Menurut Dudy, penetapan jalur-jalur alternatif ini bertujuan untuk mengurai kepadatan di lintasan utama dan memastikan mobilitas masyarakat tetap terjaga selama periode puncak angkutan Lebaran. Kelima jalur strategis yang dimaksud Dudy meliputi: lintas Pelabuhan Merak menuju Pelabuhan Bakauheni, Pelabuhan Ciwandan menuju Pelabuhan PT Wijaya Karya Beton, dan Pelabuhan Ciwandan menuju Pelabuhan Bakauheni. Selain itu, ada juga jalur dari Pelabuhan BBJ (Bandar Bakau Jaya) Bojonegara menuju BBJ Muara Pilu, serta dari Pelabuhan PT Krakatau Bandar Samudera menuju Pelabuhan Panjang.

Dalam kesempatan tersebut, Dudy juga menekankan pentingnya kesiapan operator. "Kami mengimbau semua operator untuk mempersiapkan layanan sebaik mungkin, berkaca pada pengalaman sukses periode Natal dan Tahun Baru serta angkutan Lebaran sebelumnya," ujarnya.

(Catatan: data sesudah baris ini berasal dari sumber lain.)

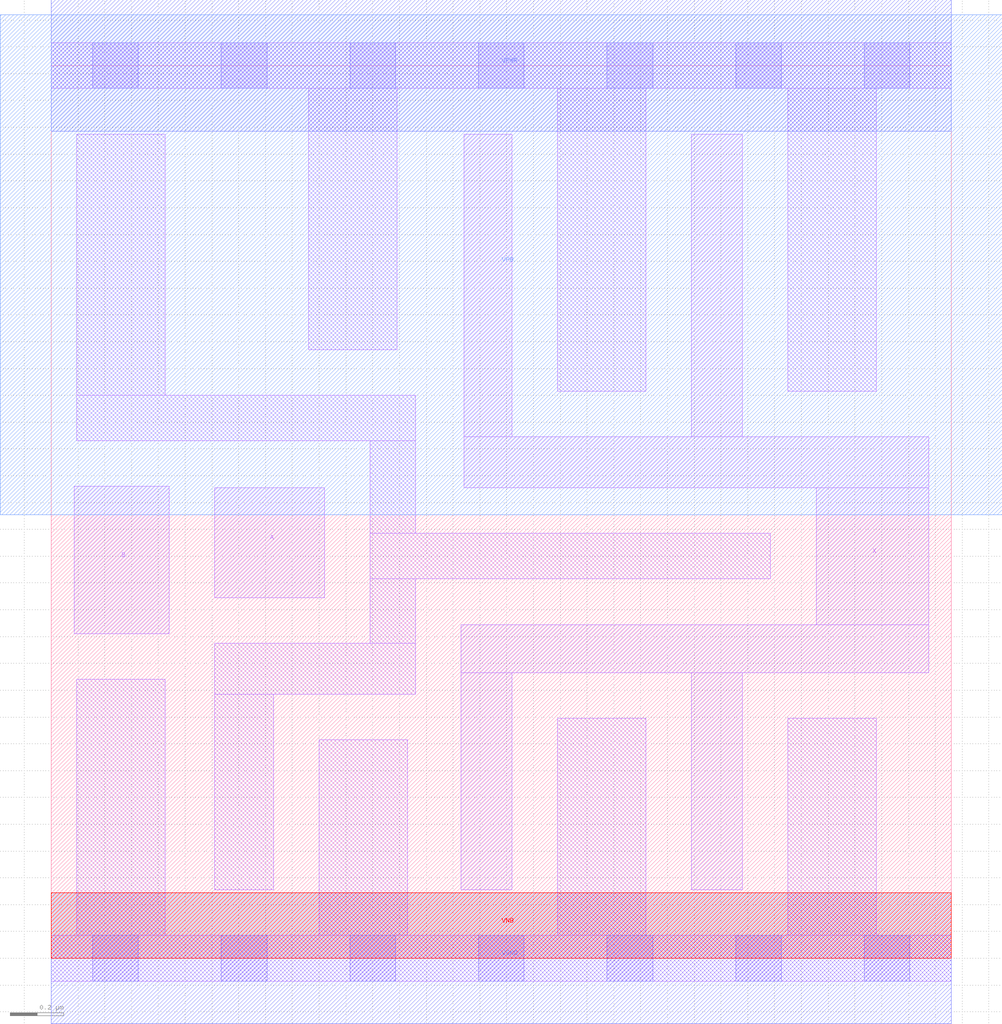
<source format=lef>
# Copyright 2020 The SkyWater PDK Authors
#
# Licensed under the Apache License, Version 2.0 (the "License");
# you may not use this file except in compliance with the License.
# You may obtain a copy of the License at
#
#     https://www.apache.org/licenses/LICENSE-2.0
#
# Unless required by applicable law or agreed to in writing, software
# distributed under the License is distributed on an "AS IS" BASIS,
# WITHOUT WARRANTIES OR CONDITIONS OF ANY KIND, either express or implied.
# See the License for the specific language governing permissions and
# limitations under the License.
#
# SPDX-License-Identifier: Apache-2.0

VERSION 5.7 ;
  NOWIREEXTENSIONATPIN ON ;
  DIVIDERCHAR "/" ;
  BUSBITCHARS "[]" ;
MACRO sky130_fd_sc_lp__or2_4
  CLASS CORE ;
  FOREIGN sky130_fd_sc_lp__or2_4 ;
  ORIGIN  0.000000  0.000000 ;
  SIZE  3.360000 BY  3.330000 ;
  SYMMETRY X Y R90 ;
  SITE unit ;
  PIN A
    ANTENNAGATEAREA  0.315000 ;
    DIRECTION INPUT ;
    USE SIGNAL ;
    PORT
      LAYER li1 ;
        RECT 0.610000 1.345000 1.020000 1.755000 ;
    END
  END A
  PIN B
    ANTENNAGATEAREA  0.315000 ;
    DIRECTION INPUT ;
    USE SIGNAL ;
    PORT
      LAYER li1 ;
        RECT 0.085000 1.210000 0.440000 1.760000 ;
    END
  END B
  PIN X
    ANTENNADIFFAREA  1.176000 ;
    DIRECTION OUTPUT ;
    USE SIGNAL ;
    PORT
      LAYER li1 ;
        RECT 1.530000 0.255000 1.720000 1.065000 ;
        RECT 1.530000 1.065000 3.275000 1.245000 ;
        RECT 1.540000 1.755000 3.275000 1.945000 ;
        RECT 1.540000 1.945000 1.720000 3.075000 ;
        RECT 2.390000 0.255000 2.580000 1.065000 ;
        RECT 2.390000 1.945000 2.580000 3.075000 ;
        RECT 2.855000 1.245000 3.275000 1.755000 ;
    END
  END X
  PIN VGND
    DIRECTION INOUT ;
    USE GROUND ;
    PORT
      LAYER met1 ;
        RECT 0.000000 -0.245000 3.360000 0.245000 ;
    END
  END VGND
  PIN VNB
    DIRECTION INOUT ;
    USE GROUND ;
    PORT
      LAYER pwell ;
        RECT 0.000000 0.000000 3.360000 0.245000 ;
    END
  END VNB
  PIN VPB
    DIRECTION INOUT ;
    USE POWER ;
    PORT
      LAYER nwell ;
        RECT -0.190000 1.655000 3.550000 3.520000 ;
    END
  END VPB
  PIN VPWR
    DIRECTION INOUT ;
    USE POWER ;
    PORT
      LAYER met1 ;
        RECT 0.000000 3.085000 3.360000 3.575000 ;
    END
  END VPWR
  OBS
    LAYER li1 ;
      RECT 0.000000 -0.085000 3.360000 0.085000 ;
      RECT 0.000000  3.245000 3.360000 3.415000 ;
      RECT 0.095000  0.085000 0.425000 1.040000 ;
      RECT 0.095000  1.930000 1.360000 2.100000 ;
      RECT 0.095000  2.100000 0.425000 3.075000 ;
      RECT 0.610000  0.255000 0.830000 0.985000 ;
      RECT 0.610000  0.985000 1.360000 1.175000 ;
      RECT 0.960000  2.270000 1.290000 3.245000 ;
      RECT 1.000000  0.085000 1.330000 0.815000 ;
      RECT 1.190000  1.175000 1.360000 1.415000 ;
      RECT 1.190000  1.415000 2.685000 1.585000 ;
      RECT 1.190000  1.585000 1.360000 1.930000 ;
      RECT 1.890000  0.085000 2.220000 0.895000 ;
      RECT 1.890000  2.115000 2.220000 3.245000 ;
      RECT 2.750000  0.085000 3.080000 0.895000 ;
      RECT 2.750000  2.115000 3.080000 3.245000 ;
    LAYER mcon ;
      RECT 0.155000 -0.085000 0.325000 0.085000 ;
      RECT 0.155000  3.245000 0.325000 3.415000 ;
      RECT 0.635000 -0.085000 0.805000 0.085000 ;
      RECT 0.635000  3.245000 0.805000 3.415000 ;
      RECT 1.115000 -0.085000 1.285000 0.085000 ;
      RECT 1.115000  3.245000 1.285000 3.415000 ;
      RECT 1.595000 -0.085000 1.765000 0.085000 ;
      RECT 1.595000  3.245000 1.765000 3.415000 ;
      RECT 2.075000 -0.085000 2.245000 0.085000 ;
      RECT 2.075000  3.245000 2.245000 3.415000 ;
      RECT 2.555000 -0.085000 2.725000 0.085000 ;
      RECT 2.555000  3.245000 2.725000 3.415000 ;
      RECT 3.035000 -0.085000 3.205000 0.085000 ;
      RECT 3.035000  3.245000 3.205000 3.415000 ;
  END
END sky130_fd_sc_lp__or2_4
END LIBRARY

</source>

Untuk mendukung kelancaran, Pelabuhan BBJ telah diminta untuk menyiapkan 12 unit kapal khusus pengangkut kendaraan besar. Sementara itu, Pelabuhan Ciwandan juga akan mengoperasikan 12 unit kapal untuk melayani penyeberangan penumpang.
Guna mengurai potensi kepadatan, sistem tunda akan diterapkan di Pelabuhan Bakauheni. Sistem ini akan tersebar di 10 titik strategis pada jalan tol dan jalan arteri di sekitar pelabuhan, memungkinkan pengaturan arus kendaraan yang lebih efektif.
Pembagian fungsi pelabuhan juga telah ditetapkan. Pelabuhan BBJ Bojonegara akan fokus melayani truk golongan besar VIII dan IX. Pelabuhan Bakauheni akan beroperasi tanpa pengalihan kendaraan, sementara Pelabuhan Krakatau Bandar Samudera disiapkan sebagai opsi kontingensi atau cadangan jika diperlukan.
Secara keseluruhan, untuk mendukung angkutan Lebaran 2026, Kementerian Perhubungan telah menyiapkan kapasitas yang masif di berbagai moda transportasi:
- Angkutan Laut: Tersedia 829 unit kapal dengan kapasitas 3,26 juta penumpang, ditunjang 636 pelabuhan laut.
- Transportasi Darat: Sebanyak 31.345 unit bus siap mengangkut 1,2 juta penumpang, didukung 115 terminal tipe A dan 62 terminal tipe B.
- Penyeberangan: Disiapkan 255 unit kapal dengan kapasitas 6,1 juta penumpang dan 770 ribu kendaraan, melayani 15 lintas penyeberangan dan 29 pelabuhan.
- Transportasi Udara: Sebanyak 392 unit pesawat mampu menampung 8,2 juta penumpang, dengan dukungan 257 bandar udara.
- Transportasi Kereta Api: Tersedia 3.821 unit sarana, melayani 3,58 juta penumpang antarkota, 2,9 juta penumpang regional, dan 51,5 juta penumpang komuter, dengan 668 stasiun KA yang siap beroperasi.
Dengan persiapan matang ini, diharapkan arus mudik dan balik Lebaran 2026 dapat berjalan lancar, aman, dan nyaman bagi seluruh masyarakat.